Após trânsito em julgado da mesma foi proferido o despacho de fls. 13 do seguinte teor:
“Com o trânsito e julgado da sentença de declaração de insolvência caducou a procuração que a autora outorgou a mandatário para a representar nos presentes autos – artº 110º do CIRE.
Assim, notifique o administrador da insolvência para, em 10 dias, informar se quer prosseguir com os presentes autos e, em caso afirmativo, constituir mandatário com a advertência prevista no nº 3 do artº 39º do CPC, aplicável analogicamente”.
Inconformada, apelou a insolvente alegando e formulando as seguintes conclusões:
1 – O facto de a sociedade em liquidação supra identificada como A. e recorrente ter sido declarada insolvente e existir agora um administrador de insolvência cujas funções são exercidas sob fiscalização do juiz, nos termos do artº 58º do respectivo regime, não significa que a procuração outorgada em momento anterior pela sociedade em liquidação e agora insolvente ao signatário tenha caducado.

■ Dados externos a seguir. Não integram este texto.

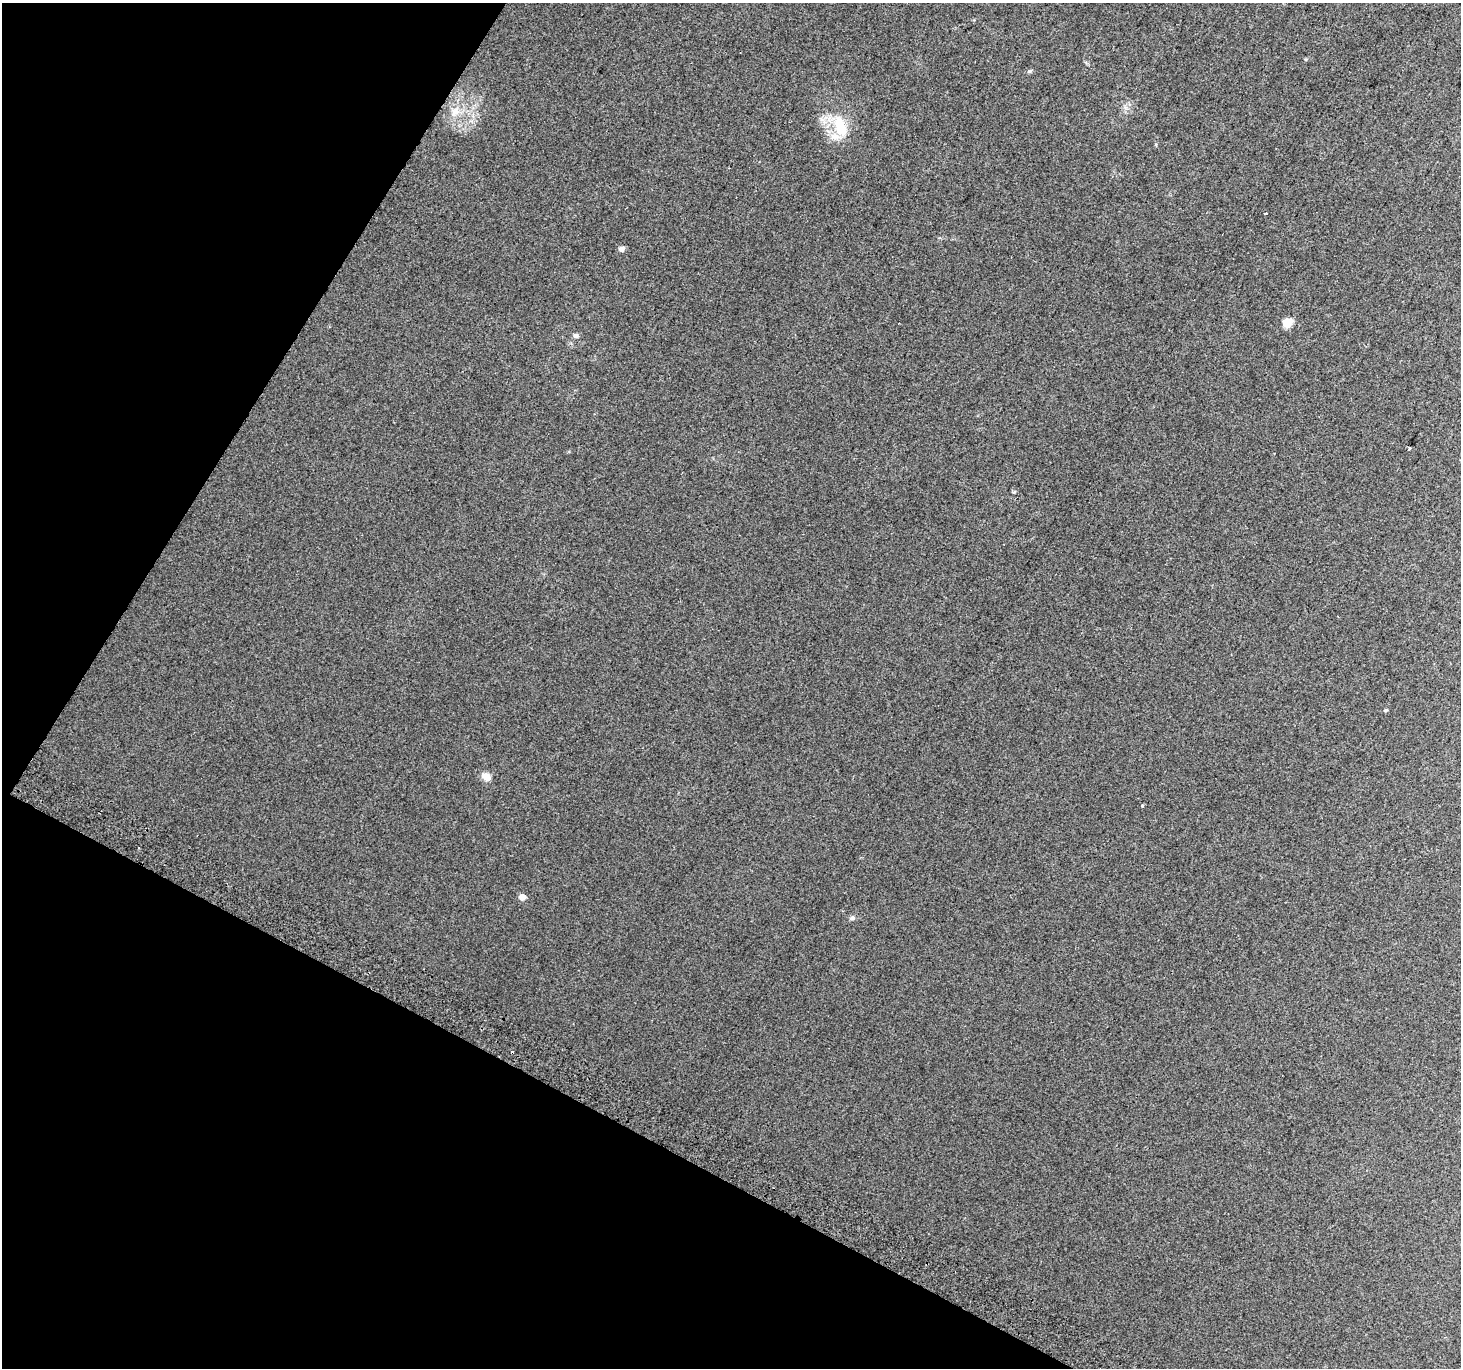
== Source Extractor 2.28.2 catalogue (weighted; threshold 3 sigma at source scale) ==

2 – Aliás, logo na petição inicial da insolvência que depois aperfeiçoou a requerente da insolvência atribuiu a sua situação ao facto de não lhe ter sido concedido o apoio judiciário com o único argumento de que era pessoa colectiva e não poder fazer prosseguir a acção a fazer valer os seus direitos.
3 – O Mmº Juiz do processo de insolvência indeferiu liminarmente a petição da insolvência e entre outras alegações que produziu, alegou que a requerente não podia estar a pedir a insolvência para se subtrair ao pagamento das taxas de justiça na presente acção, coisa que a Veneranda Relação, em sede de recurso, não lhe deu razão expressamente nessa alegação judicial reconhecendo à requerente o direito de assim agir.
4 – Ora, só se pretendesse atentar contra o direito com que a requerente da insolvência peticionou a insolvência e às causas por que o fez é que poderia não pretender que o recurso prosseguisse, mas para tanto teria era que revogar a procuração ao signatário e não estar sujeito à declaração de caducidade de uma procuração que salvo o devido respeito não caducou.
5 – Se sempre que mudasse a gerência de uma sociedade caducasse uma procuração isso significaria que a sociedade não teria personalidade jurídica, como tem quer em liquidação, quer insolvente.
6 – Por isso, a procuração passada ao signatário só deixa de ter efeitos se o Administrador da insolvência a revogar … O que até ao momento não aconteceu!
7 – Deve pois revogar-se a decisão recorrida que declarou ter a procuração do signatário caducado e convidado o Administrador da Insolvência a dizer se pretendia continuar ou não com o recurso.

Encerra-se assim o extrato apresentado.